Страница 1 из 38
Элизабет Эштон
Альпийская рапсодия
Глава первая
Майское солнце согревало альпийский луг — изумрудный оазис, окруженный темной зеленью хвойного леса. Деревья поднимались вверх по склону, постепенно становясь все реже и реже, а затем исчезая совсем. Извилистая тропинка пересекала луг, спускаясь вниз к берегу ручья, где превращалась в широкую дорогу. Ручей скрывался в узком ущелье, устремляясь вниз к озеру в долине. Там, где ущелье рассекало лесной массив, на фоне лазурного неба вырисовывались четкие контуры серых гор, увенчанных снежными шапками.
Среди луговой травы то тут, то там виднелись ярко-синие цветы горечавки, а под деревьями уже расцвела кислица.

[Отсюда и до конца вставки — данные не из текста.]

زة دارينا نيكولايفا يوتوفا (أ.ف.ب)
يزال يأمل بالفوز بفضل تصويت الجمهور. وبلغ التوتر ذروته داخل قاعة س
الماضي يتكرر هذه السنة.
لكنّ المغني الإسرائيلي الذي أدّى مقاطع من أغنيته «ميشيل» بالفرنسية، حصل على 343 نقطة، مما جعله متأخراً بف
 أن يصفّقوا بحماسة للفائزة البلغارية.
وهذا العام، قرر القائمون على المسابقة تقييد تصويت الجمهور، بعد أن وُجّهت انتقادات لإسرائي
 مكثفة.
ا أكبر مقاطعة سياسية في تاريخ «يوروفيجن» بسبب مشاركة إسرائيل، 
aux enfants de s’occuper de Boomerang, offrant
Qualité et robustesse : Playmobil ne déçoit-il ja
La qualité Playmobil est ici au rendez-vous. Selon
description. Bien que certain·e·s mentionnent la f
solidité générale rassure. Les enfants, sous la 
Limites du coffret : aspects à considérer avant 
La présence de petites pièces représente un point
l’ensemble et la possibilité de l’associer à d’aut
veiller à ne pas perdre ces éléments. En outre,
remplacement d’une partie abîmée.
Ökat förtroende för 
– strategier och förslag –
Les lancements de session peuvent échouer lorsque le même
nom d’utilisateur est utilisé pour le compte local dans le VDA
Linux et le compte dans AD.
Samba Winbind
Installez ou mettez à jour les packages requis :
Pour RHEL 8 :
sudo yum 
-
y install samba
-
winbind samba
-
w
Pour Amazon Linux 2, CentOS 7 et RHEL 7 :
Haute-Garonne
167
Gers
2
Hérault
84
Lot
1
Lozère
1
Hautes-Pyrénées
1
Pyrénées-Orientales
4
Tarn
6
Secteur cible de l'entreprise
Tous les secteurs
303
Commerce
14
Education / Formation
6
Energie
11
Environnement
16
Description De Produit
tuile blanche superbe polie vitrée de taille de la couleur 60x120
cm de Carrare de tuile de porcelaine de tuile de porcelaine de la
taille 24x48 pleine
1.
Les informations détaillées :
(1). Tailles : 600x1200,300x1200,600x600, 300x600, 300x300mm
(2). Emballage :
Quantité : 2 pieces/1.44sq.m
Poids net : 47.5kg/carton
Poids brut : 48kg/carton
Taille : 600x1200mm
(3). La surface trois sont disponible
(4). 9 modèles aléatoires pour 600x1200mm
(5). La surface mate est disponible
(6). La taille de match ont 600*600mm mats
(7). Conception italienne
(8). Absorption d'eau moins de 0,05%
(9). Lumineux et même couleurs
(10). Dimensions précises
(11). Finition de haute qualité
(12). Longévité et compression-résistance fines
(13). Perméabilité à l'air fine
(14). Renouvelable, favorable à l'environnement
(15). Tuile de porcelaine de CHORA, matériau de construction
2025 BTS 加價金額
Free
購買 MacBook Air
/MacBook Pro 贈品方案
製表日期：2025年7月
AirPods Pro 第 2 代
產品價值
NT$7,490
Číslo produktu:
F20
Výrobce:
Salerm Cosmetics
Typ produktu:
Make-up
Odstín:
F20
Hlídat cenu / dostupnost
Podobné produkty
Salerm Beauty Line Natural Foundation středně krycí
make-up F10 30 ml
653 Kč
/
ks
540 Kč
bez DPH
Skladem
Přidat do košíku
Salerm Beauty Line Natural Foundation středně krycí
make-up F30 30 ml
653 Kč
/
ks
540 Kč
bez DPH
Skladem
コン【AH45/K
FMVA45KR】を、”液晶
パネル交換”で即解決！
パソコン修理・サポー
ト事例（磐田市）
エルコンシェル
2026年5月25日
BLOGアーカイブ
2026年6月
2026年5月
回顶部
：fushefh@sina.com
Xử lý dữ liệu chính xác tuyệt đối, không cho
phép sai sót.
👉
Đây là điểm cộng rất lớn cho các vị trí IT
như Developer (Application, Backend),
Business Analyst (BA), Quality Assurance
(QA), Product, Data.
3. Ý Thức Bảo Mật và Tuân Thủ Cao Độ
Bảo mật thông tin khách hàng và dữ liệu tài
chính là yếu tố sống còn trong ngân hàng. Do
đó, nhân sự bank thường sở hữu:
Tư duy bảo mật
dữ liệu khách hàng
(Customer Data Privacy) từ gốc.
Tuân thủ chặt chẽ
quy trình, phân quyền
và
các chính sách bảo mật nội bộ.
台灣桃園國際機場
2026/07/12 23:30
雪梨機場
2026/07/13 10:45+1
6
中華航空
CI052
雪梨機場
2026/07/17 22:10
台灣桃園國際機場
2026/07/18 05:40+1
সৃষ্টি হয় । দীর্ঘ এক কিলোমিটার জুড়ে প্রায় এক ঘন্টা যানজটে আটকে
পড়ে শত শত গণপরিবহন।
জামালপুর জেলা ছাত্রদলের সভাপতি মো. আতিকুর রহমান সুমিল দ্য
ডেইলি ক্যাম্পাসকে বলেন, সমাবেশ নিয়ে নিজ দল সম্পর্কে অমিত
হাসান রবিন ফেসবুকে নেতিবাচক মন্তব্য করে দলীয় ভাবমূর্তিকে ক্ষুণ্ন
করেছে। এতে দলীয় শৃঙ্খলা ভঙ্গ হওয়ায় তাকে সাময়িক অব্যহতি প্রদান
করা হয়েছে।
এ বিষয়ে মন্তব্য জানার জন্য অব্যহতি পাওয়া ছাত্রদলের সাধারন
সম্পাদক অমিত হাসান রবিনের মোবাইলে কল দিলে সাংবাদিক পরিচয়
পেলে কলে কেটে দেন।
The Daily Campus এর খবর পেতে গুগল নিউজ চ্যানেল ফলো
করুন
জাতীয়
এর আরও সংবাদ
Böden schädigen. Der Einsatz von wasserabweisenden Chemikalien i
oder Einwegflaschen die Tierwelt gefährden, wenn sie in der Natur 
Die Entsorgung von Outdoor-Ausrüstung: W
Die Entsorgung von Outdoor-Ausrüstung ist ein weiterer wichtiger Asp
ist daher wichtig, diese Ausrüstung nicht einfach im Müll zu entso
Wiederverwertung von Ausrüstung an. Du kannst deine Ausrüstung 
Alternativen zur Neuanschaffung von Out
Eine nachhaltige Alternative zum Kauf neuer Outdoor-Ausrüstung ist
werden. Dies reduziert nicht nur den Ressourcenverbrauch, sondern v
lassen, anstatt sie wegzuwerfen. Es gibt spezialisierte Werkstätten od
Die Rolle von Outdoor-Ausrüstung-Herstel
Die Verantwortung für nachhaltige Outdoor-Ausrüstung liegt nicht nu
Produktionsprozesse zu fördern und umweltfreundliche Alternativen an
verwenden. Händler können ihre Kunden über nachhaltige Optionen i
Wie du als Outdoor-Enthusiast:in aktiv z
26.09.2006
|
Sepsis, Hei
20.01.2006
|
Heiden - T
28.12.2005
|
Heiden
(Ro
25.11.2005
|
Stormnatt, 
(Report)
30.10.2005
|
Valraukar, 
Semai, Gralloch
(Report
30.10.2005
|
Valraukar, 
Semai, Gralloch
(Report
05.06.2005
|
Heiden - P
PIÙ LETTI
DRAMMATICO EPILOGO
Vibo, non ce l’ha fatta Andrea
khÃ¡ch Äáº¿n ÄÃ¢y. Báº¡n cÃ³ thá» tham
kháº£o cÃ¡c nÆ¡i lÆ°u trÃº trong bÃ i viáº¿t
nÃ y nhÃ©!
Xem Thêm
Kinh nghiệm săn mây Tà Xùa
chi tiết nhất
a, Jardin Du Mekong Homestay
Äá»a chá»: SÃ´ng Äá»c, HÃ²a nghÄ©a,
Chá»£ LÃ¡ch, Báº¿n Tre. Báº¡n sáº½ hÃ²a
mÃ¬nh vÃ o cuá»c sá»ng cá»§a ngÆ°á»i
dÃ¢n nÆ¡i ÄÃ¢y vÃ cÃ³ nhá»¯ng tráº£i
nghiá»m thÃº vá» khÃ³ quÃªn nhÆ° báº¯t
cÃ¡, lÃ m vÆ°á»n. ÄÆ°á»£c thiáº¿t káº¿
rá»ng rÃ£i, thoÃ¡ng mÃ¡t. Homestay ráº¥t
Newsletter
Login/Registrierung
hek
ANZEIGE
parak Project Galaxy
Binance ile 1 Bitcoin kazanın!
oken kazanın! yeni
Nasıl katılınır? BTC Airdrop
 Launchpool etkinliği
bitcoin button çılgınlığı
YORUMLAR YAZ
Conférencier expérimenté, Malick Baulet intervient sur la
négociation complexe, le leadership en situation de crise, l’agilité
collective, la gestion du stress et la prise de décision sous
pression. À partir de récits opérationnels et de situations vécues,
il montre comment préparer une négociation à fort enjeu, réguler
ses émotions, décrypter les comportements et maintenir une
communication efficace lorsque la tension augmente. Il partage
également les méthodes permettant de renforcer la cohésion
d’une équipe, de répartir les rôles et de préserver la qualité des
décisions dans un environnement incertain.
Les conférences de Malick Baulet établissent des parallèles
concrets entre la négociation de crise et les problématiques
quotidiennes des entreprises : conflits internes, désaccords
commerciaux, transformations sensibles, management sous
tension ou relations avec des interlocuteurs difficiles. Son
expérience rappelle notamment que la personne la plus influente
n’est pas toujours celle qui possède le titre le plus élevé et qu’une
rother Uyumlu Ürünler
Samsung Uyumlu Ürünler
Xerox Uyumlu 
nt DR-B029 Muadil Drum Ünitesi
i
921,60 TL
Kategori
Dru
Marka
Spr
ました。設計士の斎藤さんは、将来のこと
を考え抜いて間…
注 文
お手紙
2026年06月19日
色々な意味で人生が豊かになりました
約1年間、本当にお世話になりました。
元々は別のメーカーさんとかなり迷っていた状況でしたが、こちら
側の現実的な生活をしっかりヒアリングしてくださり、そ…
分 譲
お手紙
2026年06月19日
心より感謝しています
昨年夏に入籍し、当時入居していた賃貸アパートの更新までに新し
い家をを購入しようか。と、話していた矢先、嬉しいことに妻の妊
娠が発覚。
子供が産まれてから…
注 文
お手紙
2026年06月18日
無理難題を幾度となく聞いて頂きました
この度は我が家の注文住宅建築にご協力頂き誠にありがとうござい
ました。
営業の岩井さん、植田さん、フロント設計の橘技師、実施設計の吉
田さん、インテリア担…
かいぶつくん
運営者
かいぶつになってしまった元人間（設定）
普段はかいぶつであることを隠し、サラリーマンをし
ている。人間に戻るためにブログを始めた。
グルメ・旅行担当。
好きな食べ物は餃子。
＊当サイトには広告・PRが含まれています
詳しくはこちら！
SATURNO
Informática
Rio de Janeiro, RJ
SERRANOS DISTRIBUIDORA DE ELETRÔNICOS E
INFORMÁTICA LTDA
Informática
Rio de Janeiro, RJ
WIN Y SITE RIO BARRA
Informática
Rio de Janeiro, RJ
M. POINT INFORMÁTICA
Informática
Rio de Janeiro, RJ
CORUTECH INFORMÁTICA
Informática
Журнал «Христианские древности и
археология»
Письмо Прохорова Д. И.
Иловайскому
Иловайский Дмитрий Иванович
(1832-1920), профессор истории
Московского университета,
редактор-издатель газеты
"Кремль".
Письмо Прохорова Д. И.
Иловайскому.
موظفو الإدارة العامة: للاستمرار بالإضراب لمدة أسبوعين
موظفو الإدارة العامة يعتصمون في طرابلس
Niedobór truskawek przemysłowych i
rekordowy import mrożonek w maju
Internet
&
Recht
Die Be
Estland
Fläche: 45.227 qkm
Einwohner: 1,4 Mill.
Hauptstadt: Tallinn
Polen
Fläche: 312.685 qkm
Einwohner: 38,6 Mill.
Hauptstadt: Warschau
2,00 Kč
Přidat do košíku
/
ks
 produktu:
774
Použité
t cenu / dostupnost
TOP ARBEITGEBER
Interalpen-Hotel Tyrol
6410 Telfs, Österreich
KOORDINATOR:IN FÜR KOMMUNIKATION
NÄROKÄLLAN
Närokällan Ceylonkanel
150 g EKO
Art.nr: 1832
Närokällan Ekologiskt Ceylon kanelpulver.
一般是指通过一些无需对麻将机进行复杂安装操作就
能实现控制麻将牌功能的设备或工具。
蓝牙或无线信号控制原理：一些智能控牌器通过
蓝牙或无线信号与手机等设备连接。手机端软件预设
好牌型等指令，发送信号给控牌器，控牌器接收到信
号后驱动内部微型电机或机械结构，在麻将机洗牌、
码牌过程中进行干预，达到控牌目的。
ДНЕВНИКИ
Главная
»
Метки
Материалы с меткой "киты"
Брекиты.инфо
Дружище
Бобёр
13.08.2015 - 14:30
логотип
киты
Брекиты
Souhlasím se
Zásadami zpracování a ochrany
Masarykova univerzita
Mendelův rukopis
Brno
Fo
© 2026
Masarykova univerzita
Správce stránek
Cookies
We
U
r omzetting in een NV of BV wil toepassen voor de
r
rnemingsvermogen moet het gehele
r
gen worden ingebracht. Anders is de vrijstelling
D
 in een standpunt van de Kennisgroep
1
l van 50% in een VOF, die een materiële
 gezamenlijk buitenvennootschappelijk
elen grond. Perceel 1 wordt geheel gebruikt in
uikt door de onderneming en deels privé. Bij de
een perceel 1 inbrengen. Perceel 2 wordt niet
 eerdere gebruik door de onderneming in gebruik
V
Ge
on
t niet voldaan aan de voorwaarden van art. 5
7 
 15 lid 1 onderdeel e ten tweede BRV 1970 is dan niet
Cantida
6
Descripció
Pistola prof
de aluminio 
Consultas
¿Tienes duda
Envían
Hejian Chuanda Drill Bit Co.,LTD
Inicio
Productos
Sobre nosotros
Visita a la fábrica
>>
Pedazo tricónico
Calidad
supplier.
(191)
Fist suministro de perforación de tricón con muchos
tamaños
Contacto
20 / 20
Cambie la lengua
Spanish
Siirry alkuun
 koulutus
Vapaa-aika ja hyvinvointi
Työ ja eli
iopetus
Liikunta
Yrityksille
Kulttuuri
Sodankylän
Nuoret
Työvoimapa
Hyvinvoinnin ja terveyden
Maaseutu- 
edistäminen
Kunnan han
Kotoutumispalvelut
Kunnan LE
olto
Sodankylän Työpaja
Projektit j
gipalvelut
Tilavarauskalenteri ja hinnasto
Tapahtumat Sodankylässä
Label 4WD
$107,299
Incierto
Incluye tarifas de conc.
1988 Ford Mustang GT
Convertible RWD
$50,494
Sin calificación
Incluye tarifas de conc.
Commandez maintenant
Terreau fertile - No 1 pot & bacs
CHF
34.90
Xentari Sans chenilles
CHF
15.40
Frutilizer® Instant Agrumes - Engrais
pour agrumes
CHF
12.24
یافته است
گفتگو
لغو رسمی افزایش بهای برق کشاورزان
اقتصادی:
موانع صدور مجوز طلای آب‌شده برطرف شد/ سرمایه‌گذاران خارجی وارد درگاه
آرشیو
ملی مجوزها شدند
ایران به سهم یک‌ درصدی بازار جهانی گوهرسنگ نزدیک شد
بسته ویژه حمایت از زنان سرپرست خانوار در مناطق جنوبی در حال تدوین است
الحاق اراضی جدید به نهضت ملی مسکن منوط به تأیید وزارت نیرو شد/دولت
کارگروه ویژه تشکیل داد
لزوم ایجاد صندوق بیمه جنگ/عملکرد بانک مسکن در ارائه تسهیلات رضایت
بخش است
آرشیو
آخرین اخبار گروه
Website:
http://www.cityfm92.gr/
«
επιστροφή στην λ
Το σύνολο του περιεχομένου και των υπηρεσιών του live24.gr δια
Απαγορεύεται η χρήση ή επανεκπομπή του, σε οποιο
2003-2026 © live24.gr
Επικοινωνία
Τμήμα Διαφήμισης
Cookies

В тени, куда еще не добрались солнечные лучи, лежал большой плоский валун — удобное место для отдыха путешественников, поднимающихся к горным перевалам.
Но сегодня не альпинисты отдыхали на этом камне. На нем сидела грустная девушка, у которой явно не было намерения куда-то подниматься. Она пришла на луг в поисках уединения и нашла его, потому что это место было совершенно безлюдным.
Вокруг стояла такая тишина, а девушка сидела так неподвижно, что любопытная белка подобралась к ней совсем близко, а коричневая ящерица уютно устроилась рядом на стволе упавшего дерева погреться на солнце.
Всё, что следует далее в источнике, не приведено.